Stocks suffered a broad-based decline Wednesday when Tuesday’s optimism over a deal with Greece turned into disappointment. The European finance ministers rejected a proposal from Greece’s prime minister that was expected to end the crisis. U.S. and European markets fell in concert.
U.S. markets also reacted unfavorably to comments from billionaire activist investor Carl Icahn on CNBC, who called the market “extremely overheated.”
The trailing P/E ratio of the Dow Jones Industrial Average is 16.35 versus 16.5 one year ago, while the forward yield is 16.17. The Russell 2000 is trading at 82.68 times trailing earnings compared with 85.47 a year ago, and 19.25 times forward earnings.
However, the slowdown in Q1 was not as severe as first thought. According to the Commerce Department, GDP fell at an annual rate of 0.2%, revised up from a previous -0.7%. Corporate earnings did not keep pace with estimates due to a strong U.S. dollar, lower oil prices and bad weather — all factors that are expected to change for the remainder of the year.
The Dow Jones Transportation Average fell 1.9%. The financial sector lost 0.8%, energy fell 0.6% and technology stocks were down 0.5%.
Homebuilder Lennar Corporation (LEN) beat earnings estimates, with management saying quarterly profits rose 33%, and shares jumped 4.2%. Monsanto Company (MON) topped estimates, but management said it would only breakeven in the upcoming quarter, and shares fell 5.7%. Netflix, Inc. (NFLX) announced a 7-for-1 stock split, but Carl Icahn said he sold his remaining shares and the stock fell 0.4%.
Gold futures were down 0.2% to $1,173.90 an ounce. Crude oil futures lost 1.3% at $60.22 a barrel. And the benchmark 10-year Treasury note’s yield fell to 2.38% from 2.42% on Tuesday.
At Wednesday’s close, the Dow lost 178 points at 17,966, the S&P 500 fell 16 points to 2,109, the Nasdaq was down 38 points at 5,122, and the Russell 2000 was off 12 points at 1,284.
The NYSE’s primary market traded over 720 million shares with total volume of 3.1 billion. The Nasdaq crossed 1.6 billion shares.
Despite Wednesday’s triple-digit fall and a close below its 50-day moving average, the Dow Jones Industrial Average is tenaciously holding in a trading range of 17,666 to 18,288.
Supported by a bullish MACD and solid support at the lower end of the range, it is likely that this range will be with us for some time — perhaps even until October.
Wednesday’s 158-point decline in the Dow Jones Transportation Average held above the triple-bottom at 8,257. That bottom, however, is fragile (unlike the support for the industrials), and it was preceded by a death cross in early May.
MACD is still in the bull zone, and as long as there is no further weakening of economic data we may see a bottom form around the current levels. Resistance to rallies begins at the 50-day moving average at 8,567. Support is at 8,257.

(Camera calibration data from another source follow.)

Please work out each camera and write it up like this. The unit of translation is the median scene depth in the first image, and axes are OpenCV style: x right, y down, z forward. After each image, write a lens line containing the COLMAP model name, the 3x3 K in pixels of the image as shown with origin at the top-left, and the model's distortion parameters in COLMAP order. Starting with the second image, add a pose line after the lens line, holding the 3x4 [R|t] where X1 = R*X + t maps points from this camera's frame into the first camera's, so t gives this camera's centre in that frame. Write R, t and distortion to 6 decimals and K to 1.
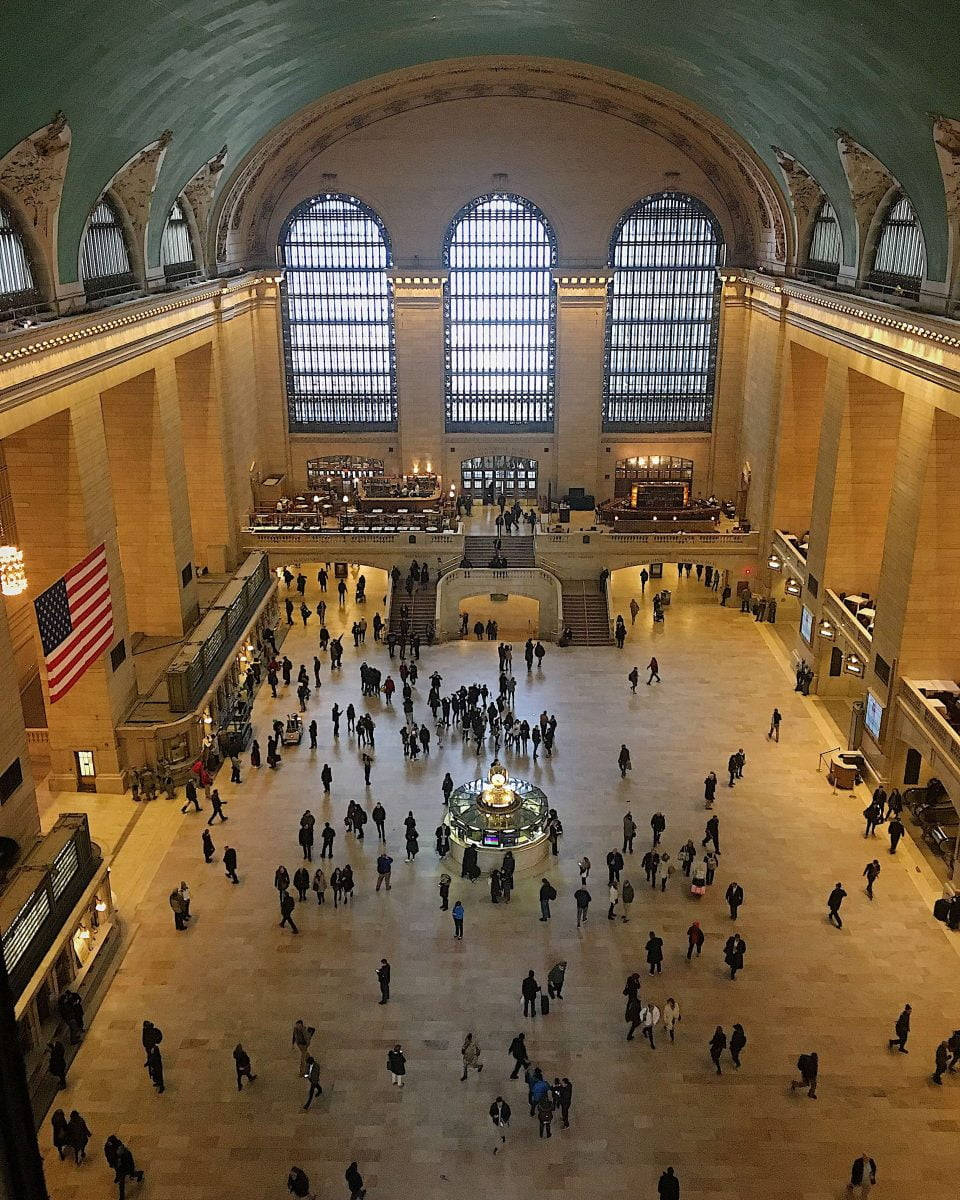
lens RADIAL K [[1088.2, 0, 481.6], [0, 1088.2, 598.6], [0, 0, 1]] dist [0.054797, 0.000000]
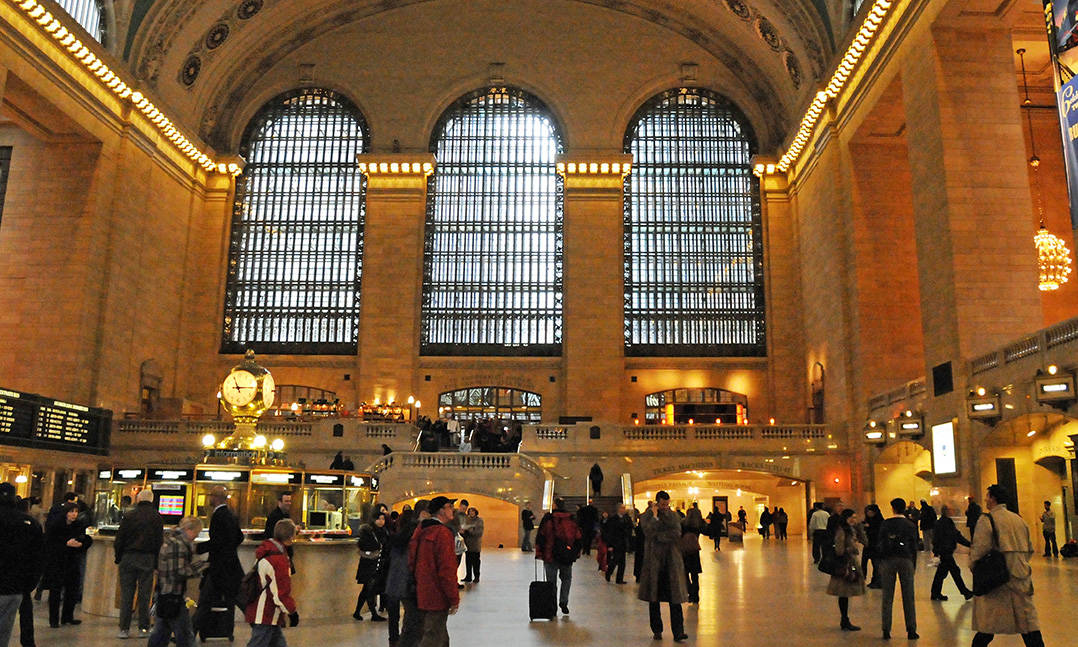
lens RADIAL K [[986.5, 0, 590.1], [0, 986.5, 263.8], [0, 0, 1]] dist [-0.118958, 0.000000]
pose [[0.999783, 0.010046, 0.018258, 0.078771], [0.001779, 0.831795, -0.555080, 0.190033], [-0.020763, 0.554992, 0.831597, 0.424403]]
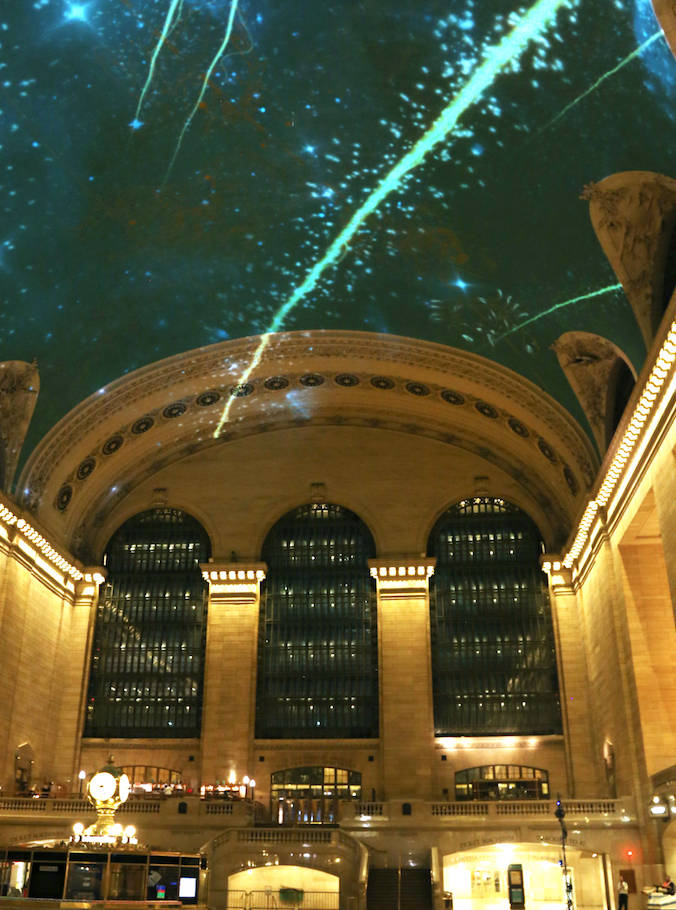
lens RADIAL K [[892.0, 0, 312.8], [0, 892.0, 460.6], [0, 0, 1]] dist [-0.088615, 0.000000]
pose [[0.995225, -0.028288, -0.093423, 0.092753], [-0.046447, 0.704556, -0.708127, 0.205289], [0.085853, 0.709085, 0.699877, 0.380585]]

The cloud of Greece continues to hang over the market, stifling another major advance. And the market’s strength is still the result of the Federal Reserve’s easy money policy and not corporate earnings. With these facts in mind, consider the following:
There are three phases to a bull market that are generally accepted as part of the “Dow Theory.” Remember these are phases and each phase may include several bull channels as well as corrections.
Phase 1: Accumulation
The first stage of a bull market is characterized by disbelief on the part of the public and accumulation by institutional investors. This phase usually starts following a high-volume sell-off that takes stock prices to levels that destroy the public’s confidence. Average investors are pessimistic and look for another leg down.
Phase 2: Consolidation
The market consolidates its gains made during the accumulation phase. Prices may go nowhere for an extended period, whipsaws are common and public participation is low. This phase usually ends when old highs are broken, and prices begin to move higher against a chorus of skepticism.

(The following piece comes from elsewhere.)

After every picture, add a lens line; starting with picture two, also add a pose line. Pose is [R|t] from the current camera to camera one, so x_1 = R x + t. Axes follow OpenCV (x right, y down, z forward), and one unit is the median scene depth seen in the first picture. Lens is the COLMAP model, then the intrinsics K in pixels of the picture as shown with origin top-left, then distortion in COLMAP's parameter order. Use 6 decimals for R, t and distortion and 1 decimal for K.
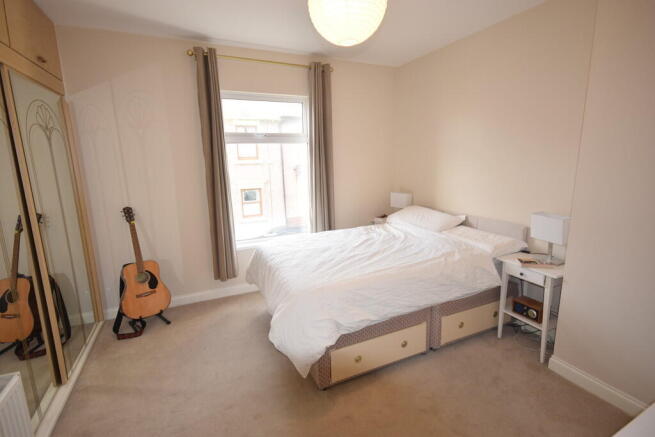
lens RADIAL K [[311.2, 0, 328.5], [0, 311.2, 217.4], [0, 0, 1]] dist [0.002766, 0.000310]
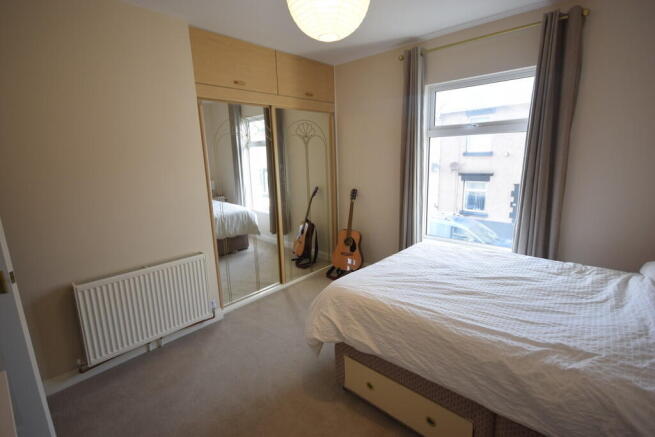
lens RADIAL K [[306.4, 0, 327.4], [0, 306.4, 215.5], [0, 0, 1]] dist [-0.001840, 0.000079]
pose [[0.381209, 0.188368, -0.905095, 0.598992], [-0.153555, 0.978324, 0.138933, -0.097592], [0.911647, 0.086019, 0.401871, 0.400747]]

I believe this is where the market is now and that sometime during Q3 we will end this phase. The recent new highs in the Nasdaq and Russell 2000 are superficial evidence of this winding down of this phase. New highs in the Dow Jones Industrial Average and S&P 500 would be convincing proof that the next phase is soon to begin.
Phase 3: Public Participation
Prices break the sideways consolidation and the public finally realizes that stocks are headed higher. P/E multiples expand rapidly and strong economic numbers and higher earnings are reported. This phase usually is the longest of the three and can double the price of highly leveraged stocks. This phase usually ends with excessively high prices and very high public participation. I’ve often said (with some criticism) that when your barber and cab driver give you stocks tips, watch out — the end of the final buying phase is near.

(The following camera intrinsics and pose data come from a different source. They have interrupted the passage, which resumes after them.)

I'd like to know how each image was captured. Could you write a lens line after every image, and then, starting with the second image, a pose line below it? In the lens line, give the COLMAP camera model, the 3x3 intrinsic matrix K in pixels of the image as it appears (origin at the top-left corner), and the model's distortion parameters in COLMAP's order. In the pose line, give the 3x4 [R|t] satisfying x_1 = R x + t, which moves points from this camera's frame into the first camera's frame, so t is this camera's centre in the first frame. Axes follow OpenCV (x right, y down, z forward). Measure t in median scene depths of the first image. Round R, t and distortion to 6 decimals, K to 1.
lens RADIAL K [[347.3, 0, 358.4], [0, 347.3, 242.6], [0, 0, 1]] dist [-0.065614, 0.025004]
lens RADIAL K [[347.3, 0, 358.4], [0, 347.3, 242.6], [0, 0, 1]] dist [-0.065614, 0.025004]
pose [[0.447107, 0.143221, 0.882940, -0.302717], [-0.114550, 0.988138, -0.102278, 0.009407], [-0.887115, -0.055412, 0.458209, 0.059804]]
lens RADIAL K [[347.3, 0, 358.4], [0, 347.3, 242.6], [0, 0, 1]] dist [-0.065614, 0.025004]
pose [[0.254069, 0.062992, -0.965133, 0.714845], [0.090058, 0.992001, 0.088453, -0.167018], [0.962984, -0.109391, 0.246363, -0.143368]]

As noted, I believe we are nearing the end of Phase 2 (consolidation) and that stocks have another two to three years of a bull market ahead. We have not yet entered the overvalued phase described by Alan Greenspan as “irrational exuberance,” which was spoken over two years prior to that bull market’s final blow-off.
Thus, buy into any dips and corrections since this bull is likely going to romp to much higher priced pastures.